GivemTheAxe said:
Personally I trust the HC selection smarts of UO and UW much more than i trust the Cal's HC selection smarts or those of any other person on this board who have no financial incentive or resources to come up with the right choice.
First of all, there's been no indication that UW offered Wilcox.
Secondly, the Oregon offer thing reeks of 1. an internal Oregon issue (they allegedly had a vocal contingent of prominent football alumni who wanted an Oregon guy who would stay long term and that made Wilcox the only real option) and 2. an elitist attitude. UW, whose coaching selections you laud, did the same stuff a decade ago when they hired Gilbertson. He was a UW guy who could've only failed at Cal because Cal.
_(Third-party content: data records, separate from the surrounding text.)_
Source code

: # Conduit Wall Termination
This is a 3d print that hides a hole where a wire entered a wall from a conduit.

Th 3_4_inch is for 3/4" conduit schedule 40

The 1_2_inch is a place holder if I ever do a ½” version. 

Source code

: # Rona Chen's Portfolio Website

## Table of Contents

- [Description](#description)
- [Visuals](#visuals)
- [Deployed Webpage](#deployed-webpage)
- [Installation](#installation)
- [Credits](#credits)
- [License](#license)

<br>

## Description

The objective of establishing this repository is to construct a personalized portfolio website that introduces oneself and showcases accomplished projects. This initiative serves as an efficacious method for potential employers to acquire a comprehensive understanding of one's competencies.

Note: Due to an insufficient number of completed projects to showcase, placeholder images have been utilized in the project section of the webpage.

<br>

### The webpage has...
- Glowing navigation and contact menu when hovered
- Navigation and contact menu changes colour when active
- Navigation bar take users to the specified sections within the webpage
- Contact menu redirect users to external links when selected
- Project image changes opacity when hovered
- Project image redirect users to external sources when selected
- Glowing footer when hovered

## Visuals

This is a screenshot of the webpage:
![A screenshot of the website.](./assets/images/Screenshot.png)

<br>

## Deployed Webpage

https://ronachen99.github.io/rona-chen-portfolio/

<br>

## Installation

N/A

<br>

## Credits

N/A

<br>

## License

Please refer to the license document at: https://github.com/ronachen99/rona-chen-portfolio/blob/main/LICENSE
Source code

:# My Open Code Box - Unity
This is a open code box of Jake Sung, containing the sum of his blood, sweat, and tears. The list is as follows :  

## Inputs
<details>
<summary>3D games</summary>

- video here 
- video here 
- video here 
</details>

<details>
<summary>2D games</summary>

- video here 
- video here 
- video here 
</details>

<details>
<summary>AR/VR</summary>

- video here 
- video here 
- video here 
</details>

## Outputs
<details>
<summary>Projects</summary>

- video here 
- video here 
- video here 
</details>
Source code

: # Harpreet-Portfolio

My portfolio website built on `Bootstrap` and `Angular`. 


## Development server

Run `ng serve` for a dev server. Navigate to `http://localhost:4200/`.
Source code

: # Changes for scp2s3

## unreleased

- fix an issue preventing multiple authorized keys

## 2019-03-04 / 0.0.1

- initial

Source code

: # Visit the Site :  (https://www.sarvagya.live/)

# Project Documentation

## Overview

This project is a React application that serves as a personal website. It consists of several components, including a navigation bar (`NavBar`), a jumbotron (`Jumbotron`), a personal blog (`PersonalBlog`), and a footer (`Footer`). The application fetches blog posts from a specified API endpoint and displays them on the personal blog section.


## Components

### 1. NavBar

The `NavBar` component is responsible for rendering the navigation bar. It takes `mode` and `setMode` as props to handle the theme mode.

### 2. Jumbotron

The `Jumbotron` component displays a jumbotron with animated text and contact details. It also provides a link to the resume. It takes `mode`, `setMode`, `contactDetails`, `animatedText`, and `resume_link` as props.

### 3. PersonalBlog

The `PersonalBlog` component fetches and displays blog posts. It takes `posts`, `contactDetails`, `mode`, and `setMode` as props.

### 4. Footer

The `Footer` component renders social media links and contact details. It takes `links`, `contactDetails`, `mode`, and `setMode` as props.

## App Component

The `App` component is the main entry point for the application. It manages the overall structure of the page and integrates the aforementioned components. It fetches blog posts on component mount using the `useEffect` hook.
How'd that work out?
Lastly, and most importantly, we have to think for ourselves. We have 5 years of seeing Wilcox up close. Who cares how well he interviews or what Oregon thinks of him? If you had an employee who was subpar and suddenly he got an offer for a lateral move to a more prestigious company, would you suddenly go from "we should probably replace that guy" to "we must keep him at all costs! Google wants him so he must be amazing!"? If you were dating a girl and it wasn't really working out and then you saw someone out of her league hit on her, would you suddenly propose to her? After all, that guy likes her so clearly she's a keeper. Or would you say "ok, go ahead" because you know the employee doesn't deliver or the girl isn't right for you because you can think independently of what one other person thought?
The argument over whether Oregon offered him the job or not is irrelevant. Cal should care about if Wilcox is the right guy for Cal. Whether Oregon's AD wants him is irrelevant to that decision.
Maybe I'm wrong. Think of all the time and other resources our football and basketball programs could save if they stopped looking for talented players who would succeed here to recruit and just blindly offered whoever it's reported that Oregon offered or UW offered. They've had better players than us the last several years so we should just offer whoever they want, clearly we should just trust their judgement instead of wasting time on film and talking to the players and etc.
I approach this as a two step process. 1. What do we want to accomplish and in what time frame (e.g. conference championship in the next 3-5 years) 2. Can the current guy accomplish it (e.g. lol). If the answer to 2 is probably not then find someone else who at least has a shot. The coach, given financial and other constraints, should be the person who maximizes the chance of #1 happening. What Oregon thinks is completely irrelevant.